- **Selected extract**
"""
Regex Extractor Module - Regex pattern extraction utility
This module provides regex pattern extraction functionality with UI components
for the Promera AI Commander application.
"""
import tkinter as tk
from tkinter import ttk
import re
from collections import Counter
class RegexExtractorProcessor:
"""Regex extractor processor that extracts matches from text using regex patterns."""
@staticmethod
def extract_matches(text, pattern, match_mode="all_per_line", omit_duplicates=False, hide_counts=True, sort_results=False, case_sensitive=False):
"""
Extract matches from text using a regex pattern.
Args:
text: Input text to search
pattern: Regex pattern to search for
match_mode: "first_per_line" to match only first occurrence per line, "all_per_line" to match all occurrences per line
omit_duplicates: If True, only return unique matches
hide_counts: If True, don't show match counts
sort_results: If True, sort the results
case_sensitive: If True, perform case-sensitive matching
Returns:
String containing extracted matches (one per line) or error message
"""
if not pattern or not pattern.strip():
return "Please enter a regex pattern in the Find field."
try:
# Compile the regex pattern
flags = 0 if case_sensitive else re.IGNORECASE
regex = re.compile(pattern, flags)
processed_matches = []
# Process based on match mode
if match_mode == "first_per_line":
# Process line by line, taking only the first match per line
lines = text.split('\n')
for line in lines:
matches = regex.findall(line)
if matches:
# Take only the first match from this line
match = matches[0]
if isinstance(match, tuple):
# Join tuple elements with a separator
processed_matches.append(' | '.join(str(m) if m else '' for m in match))
else:
processed_matches.append(str(match))
else:
# Match all occurrences (original behavior)
matches = regex.findall(text)
if not matches:
return "No matches found for the regex pattern."
# Handle different match types (strings vs tuples)
# If pattern has groups, findall returns tuples, otherwise strings
for match in matches:
if isinstance(match, tuple):
# Join tuple elements with a separator
processed_matches.append(' | '.join(str(m) if m else '' for m in match))
else:
processed_matches.append(str(match))
if not processed_matches:
return "No matches found for the regex pattern."
# Count occurrences
match_counts = Counter(processed_matches)
# Get unique matches if omit_duplicates is True
if omit_duplicates:
unique_matches = list(match_counts.keys())
if sort_results:
unique_matches.sort()
# Format output
if hide_counts:
return '\n'.join(unique_matches)

- **Supplied information**
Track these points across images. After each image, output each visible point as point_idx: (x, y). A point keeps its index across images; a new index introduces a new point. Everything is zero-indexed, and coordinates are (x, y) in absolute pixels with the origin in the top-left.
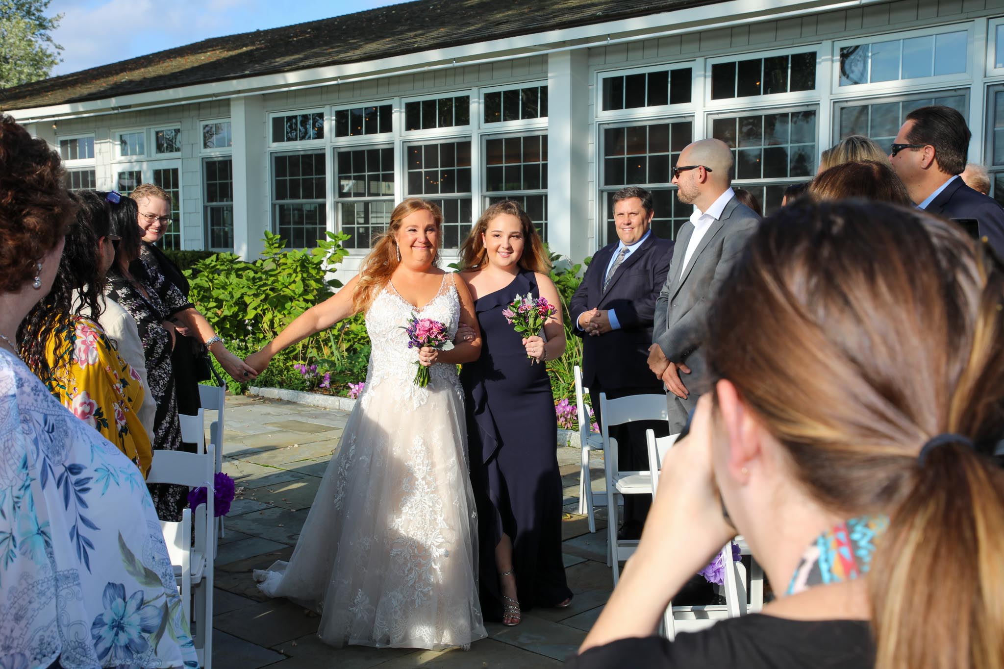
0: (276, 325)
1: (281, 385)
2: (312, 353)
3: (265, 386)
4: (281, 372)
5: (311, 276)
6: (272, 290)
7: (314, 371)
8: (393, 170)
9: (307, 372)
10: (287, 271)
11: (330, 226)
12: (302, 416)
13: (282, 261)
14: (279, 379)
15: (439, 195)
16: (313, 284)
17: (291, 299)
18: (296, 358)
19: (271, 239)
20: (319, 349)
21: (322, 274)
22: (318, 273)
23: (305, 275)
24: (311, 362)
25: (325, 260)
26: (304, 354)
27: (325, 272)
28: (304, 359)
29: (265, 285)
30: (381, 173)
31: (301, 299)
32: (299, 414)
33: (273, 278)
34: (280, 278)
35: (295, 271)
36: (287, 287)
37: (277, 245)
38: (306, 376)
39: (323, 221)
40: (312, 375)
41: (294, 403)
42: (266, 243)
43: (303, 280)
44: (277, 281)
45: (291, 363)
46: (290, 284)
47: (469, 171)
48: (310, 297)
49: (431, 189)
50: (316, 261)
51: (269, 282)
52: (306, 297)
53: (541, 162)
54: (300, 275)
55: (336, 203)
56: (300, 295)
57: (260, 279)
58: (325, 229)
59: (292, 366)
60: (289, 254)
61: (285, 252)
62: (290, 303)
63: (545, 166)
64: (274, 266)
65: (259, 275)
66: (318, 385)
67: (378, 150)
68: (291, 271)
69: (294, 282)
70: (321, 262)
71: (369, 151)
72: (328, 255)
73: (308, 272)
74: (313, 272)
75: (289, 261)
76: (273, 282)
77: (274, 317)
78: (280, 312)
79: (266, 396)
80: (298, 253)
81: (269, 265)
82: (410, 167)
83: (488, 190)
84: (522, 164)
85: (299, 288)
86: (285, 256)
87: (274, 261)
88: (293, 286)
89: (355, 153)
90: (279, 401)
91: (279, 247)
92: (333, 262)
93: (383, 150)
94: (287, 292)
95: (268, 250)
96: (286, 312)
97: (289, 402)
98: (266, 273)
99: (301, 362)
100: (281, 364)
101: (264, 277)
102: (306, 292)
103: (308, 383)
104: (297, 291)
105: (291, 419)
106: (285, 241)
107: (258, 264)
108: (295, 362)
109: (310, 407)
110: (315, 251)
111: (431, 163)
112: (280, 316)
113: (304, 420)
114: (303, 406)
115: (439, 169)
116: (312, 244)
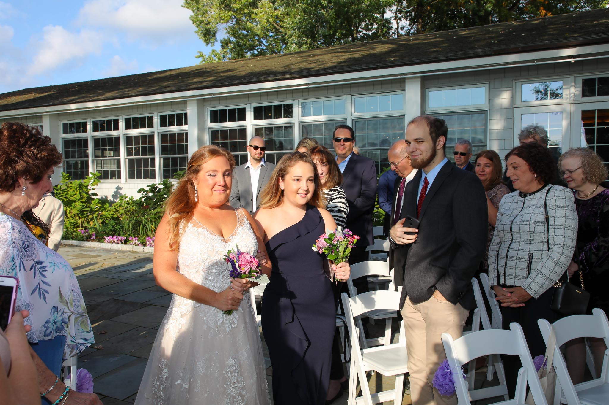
0: (67, 213)
1: (72, 239)
2: (86, 224)
3: (65, 239)
4: (72, 234)
5: (83, 191)
6: (66, 198)
7: (87, 232)
8: (119, 146)
9: (85, 233)
10: (73, 190)
11: (91, 170)
12: (84, 251)
13: (70, 185)
14: (71, 236)
15: (141, 157)
16: (85, 195)
17: (75, 201)
18: (78, 227)
19: (64, 176)
20: (88, 223)
21: (89, 190)
22: (87, 190)
23: (81, 191)
24: (86, 228)
25: (90, 184)
26: (82, 225)
27: (90, 189)
28: (82, 227)
29: (62, 196)
30: (114, 147)
31: (79, 201)
32: (83, 250)
33: (66, 193)
34: (69, 193)
35: (76, 190)
36: (72, 196)
37: (67, 178)
38: (84, 235)
39: (87, 167)
40: (87, 233)
41: (79, 246)
42: (62, 178)
43: (80, 193)
44: (68, 194)
45: (76, 229)
46: (74, 195)
47: (153, 147)
48: (83, 200)
49: (137, 154)
50: (86, 185)
51: (64, 195)
52: (82, 201)
53: (185, 144)
54: (78, 191)
55: (93, 160)
56: (79, 200)
57: (60, 193)
58: (88, 171)
59: (77, 230)
60: (73, 182)
61: (71, 181)
62: (74, 203)
63: (187, 145)
64: (66, 187)
65: (59, 191)
66: (90, 238)
67: (113, 138)
68: (74, 190)
69: (76, 194)
70: (88, 185)
71: (108, 138)
72: (91, 182)
73: (82, 189)
74: (85, 190)
75: (73, 185)
76: (66, 195)
77: (66, 210)
78: (69, 207)
79: (66, 244)
80: (78, 182)
81: (64, 187)
82: (127, 145)
83: (162, 155)
84: (177, 144)
85: (78, 197)
86: (71, 183)
87: (66, 185)
88: (75, 196)
89: (102, 139)
90: (72, 246)
91: (68, 179)
92: (94, 185)
93: (115, 138)
94: (72, 198)
95: (63, 180)
96: (72, 207)
97: (77, 246)
98: (63, 190)
99: (81, 228)
100: (72, 230)
101: (61, 192)
102: (82, 198)
103: (85, 238)
104: (77, 198)
105: (79, 253)
106: (71, 177)
107: (59, 187)
108: (78, 229)
109: (87, 247)
110: (85, 180)
111: (137, 143)
112: (69, 209)
113: (85, 253)
114: (84, 247)
115: (140, 146)
116: (82, 177)
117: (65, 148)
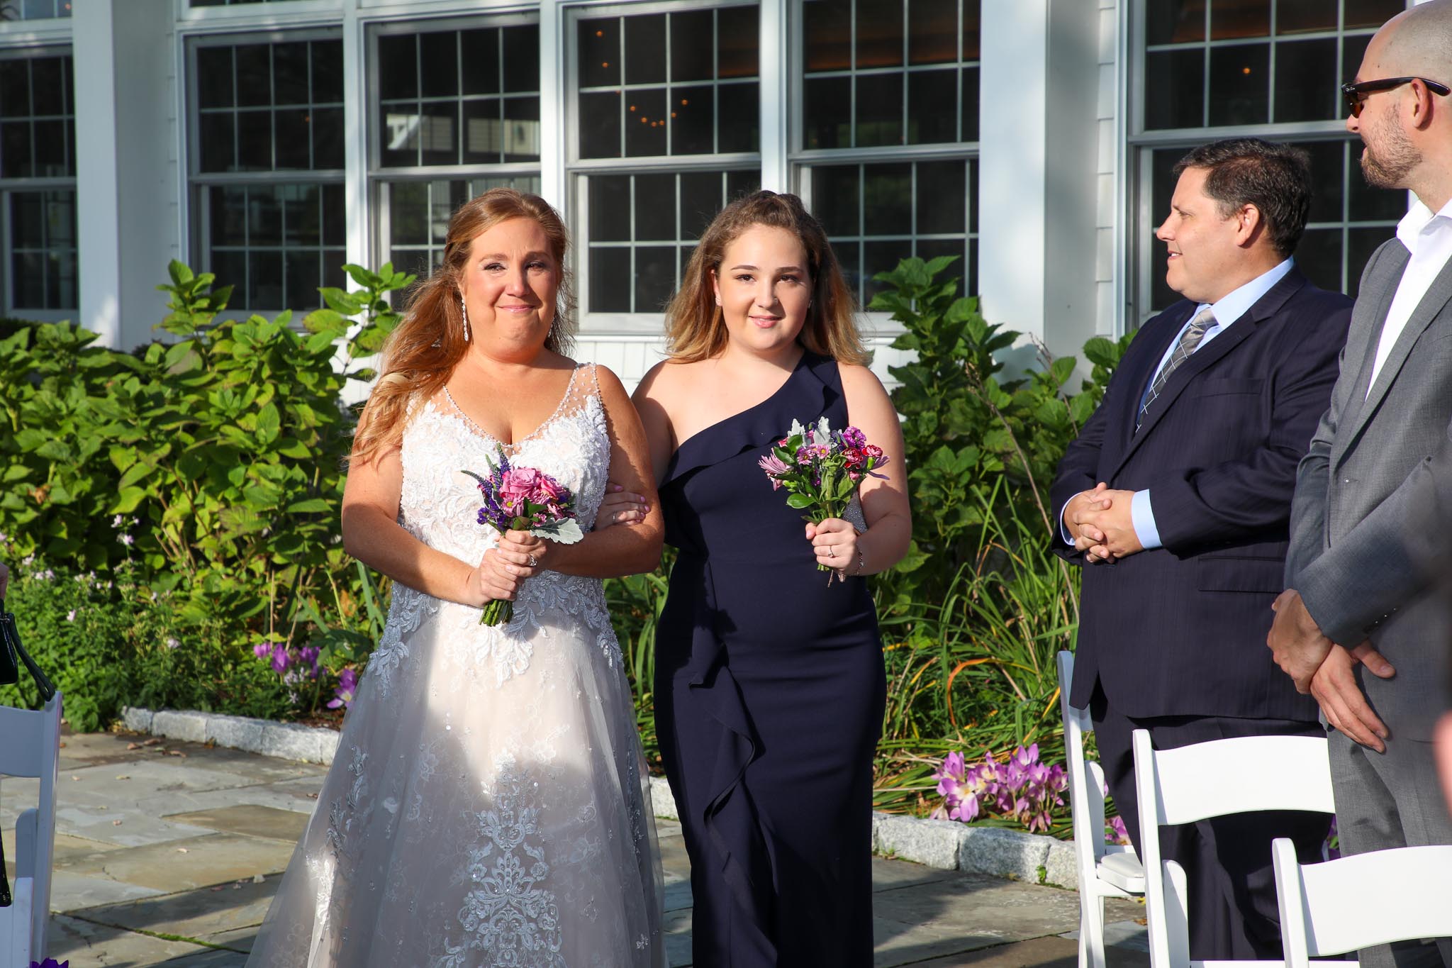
0: (200, 532)
1: (216, 703)
2: (306, 610)
3: (170, 705)
4: (215, 666)
5: (300, 392)
6: (191, 429)
7: (310, 662)
8: (536, 86)
9: (292, 665)
10: (234, 378)
11: (356, 250)
12: (277, 791)
13: (218, 349)
14: (210, 686)
15: (669, 160)
16: (307, 415)
17: (247, 457)
18: (258, 625)
19: (188, 287)
20: (325, 599)
21: (333, 383)
22: (321, 383)
23: (284, 389)
24: (303, 636)
25: (342, 345)
26: (283, 613)
27: (341, 379)
28: (282, 628)
29: (171, 417)
30: (502, 96)
31: (275, 458)
32: (268, 786)
33: (193, 398)
34: (214, 398)
35: (257, 378)
36: (232, 422)
37: (204, 303)
38: (288, 678)
39: (338, 233)
40: (304, 673)
41: (254, 755)
42: (173, 297)
43: (279, 401)
44: (204, 405)
45: (244, 640)
46: (241, 415)
47: (751, 95)
48: (300, 451)
49: (646, 143)
50: (315, 347)
51: (183, 409)
52: (289, 453)
53: (960, 65)
54: (269, 389)
55: (373, 186)
56: (271, 448)
57: (159, 400)
58: (342, 256)
59: (249, 647)
60: (237, 329)
61: (229, 323)
62: (241, 470)
63: (973, 77)
64: (195, 362)
65: (154, 387)
66: (323, 704)
67: (493, 31)
68: (244, 378)
69: (254, 408)
70: (332, 350)
71: (467, 34)
72: (352, 331)
73: (292, 378)
74: (308, 380)
75: (239, 349)
76: (195, 408)
77: (195, 508)
78: (212, 493)
79: (173, 734)
80: (266, 326)
81: (183, 360)
82: (584, 82)
83: (806, 146)
84: (906, 69)
85: (266, 425)
86: (227, 333)
87: (197, 347)
88: (250, 421)
89: (428, 38)
90: (211, 751)
91: (212, 308)
92: (366, 351)
93: (509, 30)
94: (234, 436)
95: (179, 316)
96: (230, 494)
97: (238, 753)
98: (174, 381)
99: (274, 637)
100: (217, 643)
101: (168, 393)
102: (288, 434)
103: (293, 698)
104: (262, 433)
105: (245, 800)
106: (228, 290)
107: (151, 358)
108: (256, 637)
109: (297, 765)
110: (314, 318)
111: (646, 67)
112: (213, 505)
113: (280, 803)
114: (279, 763)
115: (669, 85)
116: (305, 300)
117: (202, 104)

- **About this exercise**
Reproduce the regex extractor module word for word, from "# If pattern" up to and including "match_counts = Counter(processed_matches)".

- **Response for this exercise**
# If pattern has groups, findall returns tuples, otherwise strings
for match in matches:
if isinstance(match, tuple):
# Join tuple elements with a separator
processed_matches.append(' | '.join(str(m) if m else '' for m in match))
else:
processed_matches.append(str(match))
if not processed_matches:
return "No matches found for the regex pattern."
# Count occurrences
match_counts = Counter(processed_matches)